The key to creating this super-filament is an ultra-brief, ultra-intense beam of light called a femtosecond laser pulse. The laser burst lasts only a few quadrillionths of a second. That intense blast forces the surface of the metal to form nano-structures and micro-structures that dramatically alter how efficiently light can radiate from the filament.
In addition to increasing the brightness of a bulb, Guo’s process can be used to tune the color of the light as well. Last year, his team used a similar process to change the color of nearly any metal to blue, gold, gray, in addition to the black. They controlled the size and shape of the nano-structures — and thus what colors of light those structures absorb and radiate — to change the amount of each wavelength of light the filament radiates.
In addition to this research, Guo and his team have been working on creating technology that may enable the Air Force to create an additional kind of metal. They are able to do this by using the femtosecond laser once again to alter the surface of metal and create unique nano- and micro-scale structures on the metal.
“During its brief burst, the laser unleashes as much power as the entire electric grid of North America does, all focused onto a spot the size of a needle,” said Guo.
The unique nano-structures which are created from the laser affect the way liquid molecules interact with metal molecules. The liquid spreads out over the metal because the nano-structures attach themselves to the liquid’s molecules more readily than the liquid’s molecules bond to each other. The end result is the formation of a new kind of metal that can cool the plane’s electronic brain and heat pumps and allow the craft to retain dominance over any enemy that is also in flight.

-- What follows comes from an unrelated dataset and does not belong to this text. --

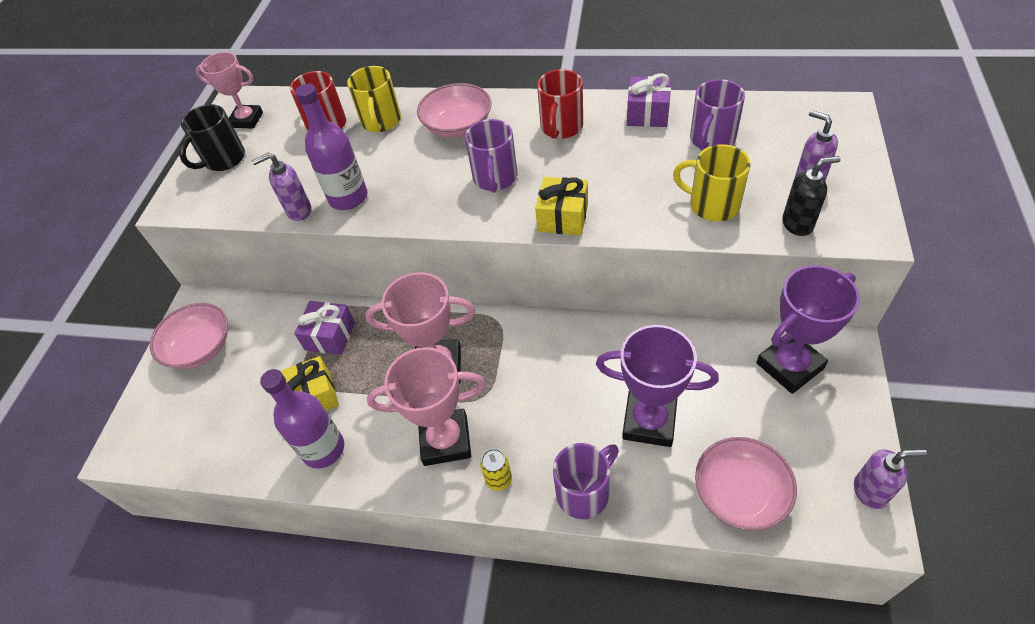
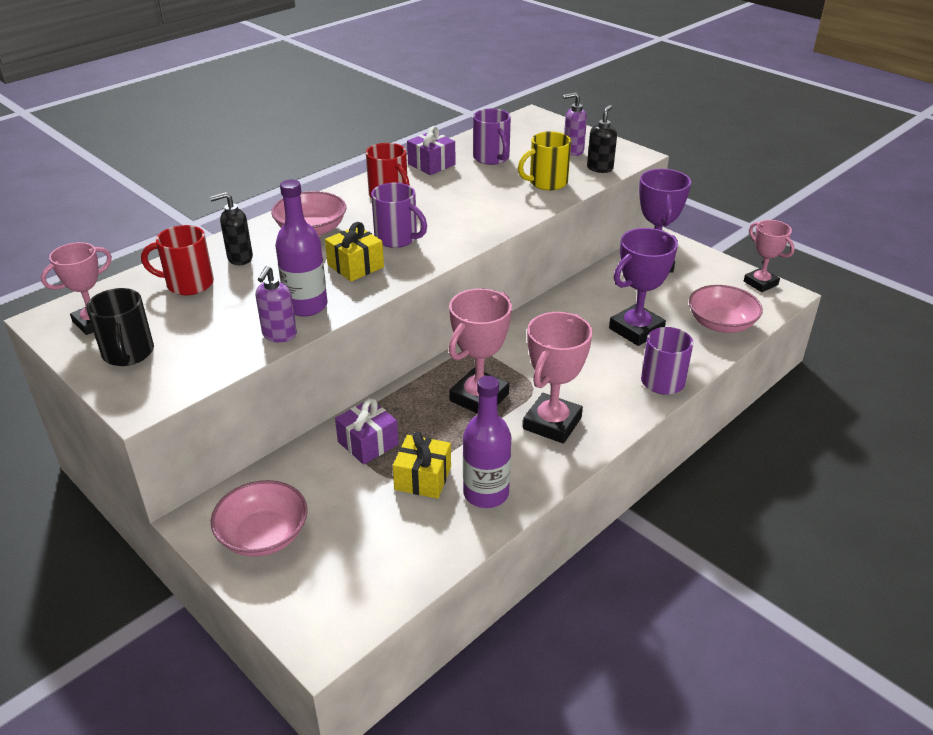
camera: 60 degrees left, 15 degrees down
yellow mug [347,66,401,132] -> black soap dispenser [210,192,253,265]
yellow can [480,449,512,491] -> none
yellow gift [535,177,588,236] -> yellow gift moved to [325,222,384,282]
purple soap dispenser [854,449,927,509] -> pink trophy [744,220,795,292]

Currently, the researchers need only about half an hour to change the surface of metal that is approximately the size of a quarter. Nevertheless, their next goal is to make the metal even more quickly so they can meet the ever increasing demands of warfighting.
AFOSR continues to expand the horizon of scientific knowledge through its leadership and management of the Air Force’s basic research program through funding research like Dr. Guo’s.